Segment Start: GIVEN ENTRIES
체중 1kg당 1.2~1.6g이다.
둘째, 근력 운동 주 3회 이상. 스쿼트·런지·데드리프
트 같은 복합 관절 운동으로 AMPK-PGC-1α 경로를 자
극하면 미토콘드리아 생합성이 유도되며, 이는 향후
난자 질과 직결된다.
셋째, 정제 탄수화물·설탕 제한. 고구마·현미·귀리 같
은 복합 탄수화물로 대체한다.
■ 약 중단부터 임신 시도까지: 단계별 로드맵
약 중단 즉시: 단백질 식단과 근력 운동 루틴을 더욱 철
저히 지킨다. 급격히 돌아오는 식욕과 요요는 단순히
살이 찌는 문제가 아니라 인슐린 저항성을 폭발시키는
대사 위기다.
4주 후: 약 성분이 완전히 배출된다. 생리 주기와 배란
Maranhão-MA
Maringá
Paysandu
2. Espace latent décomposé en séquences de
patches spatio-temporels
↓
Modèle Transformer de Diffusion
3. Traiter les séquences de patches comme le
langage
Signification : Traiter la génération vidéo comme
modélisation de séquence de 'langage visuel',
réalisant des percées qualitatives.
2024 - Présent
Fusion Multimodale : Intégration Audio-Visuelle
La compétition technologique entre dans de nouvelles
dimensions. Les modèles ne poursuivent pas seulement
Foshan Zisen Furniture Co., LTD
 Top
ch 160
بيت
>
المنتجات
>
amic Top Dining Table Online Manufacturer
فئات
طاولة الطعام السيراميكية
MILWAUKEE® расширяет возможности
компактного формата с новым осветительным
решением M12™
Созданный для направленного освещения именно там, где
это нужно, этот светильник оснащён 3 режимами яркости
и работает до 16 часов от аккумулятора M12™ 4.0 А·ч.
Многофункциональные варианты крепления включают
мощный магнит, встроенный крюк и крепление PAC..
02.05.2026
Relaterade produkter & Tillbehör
Segment End: GIVEN ENTRIES
Check each line of the listing above for the string "séquences" and return those that contain it.

■ YOUR SOLUTION:
2. Espace latent décomposé en séquences de
3. Traiter les séquences de patches comme le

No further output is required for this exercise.